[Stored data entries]

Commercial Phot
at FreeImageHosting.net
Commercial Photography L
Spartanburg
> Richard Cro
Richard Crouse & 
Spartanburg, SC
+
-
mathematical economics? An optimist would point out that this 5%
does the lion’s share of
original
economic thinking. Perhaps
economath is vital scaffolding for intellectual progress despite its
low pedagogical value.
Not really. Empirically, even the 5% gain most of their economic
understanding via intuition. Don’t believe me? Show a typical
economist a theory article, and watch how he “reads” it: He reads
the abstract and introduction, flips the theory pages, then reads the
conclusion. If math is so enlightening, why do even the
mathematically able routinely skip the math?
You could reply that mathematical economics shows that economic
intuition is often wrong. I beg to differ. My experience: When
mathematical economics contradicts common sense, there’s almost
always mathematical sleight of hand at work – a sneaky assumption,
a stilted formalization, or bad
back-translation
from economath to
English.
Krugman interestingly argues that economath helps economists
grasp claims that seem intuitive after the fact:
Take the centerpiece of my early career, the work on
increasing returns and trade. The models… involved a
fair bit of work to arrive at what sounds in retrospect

...

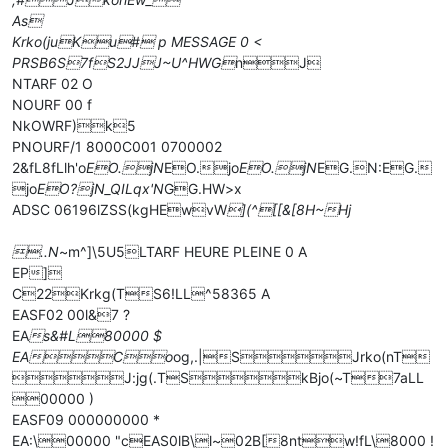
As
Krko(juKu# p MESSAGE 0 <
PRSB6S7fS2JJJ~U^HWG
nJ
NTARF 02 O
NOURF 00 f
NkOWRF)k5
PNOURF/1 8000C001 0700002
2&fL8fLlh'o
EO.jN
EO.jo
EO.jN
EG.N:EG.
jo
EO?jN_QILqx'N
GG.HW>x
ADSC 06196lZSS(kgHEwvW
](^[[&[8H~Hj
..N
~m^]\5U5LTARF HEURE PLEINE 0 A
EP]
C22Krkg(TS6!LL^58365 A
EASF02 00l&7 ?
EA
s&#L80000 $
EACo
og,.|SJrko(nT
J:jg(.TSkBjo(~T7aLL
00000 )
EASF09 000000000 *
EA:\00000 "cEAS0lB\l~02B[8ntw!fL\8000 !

--

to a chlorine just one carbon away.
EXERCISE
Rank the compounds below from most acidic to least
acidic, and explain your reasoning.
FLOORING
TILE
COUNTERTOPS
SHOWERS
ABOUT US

__WHAT THE EXERCISE ASKS__: Pull out each line of the items that contains the word "even".

__ANSWER BOX__:
Not really. Empirically, even the 5% gain most of their economic
conclusion. If math is so enlightening, why do even the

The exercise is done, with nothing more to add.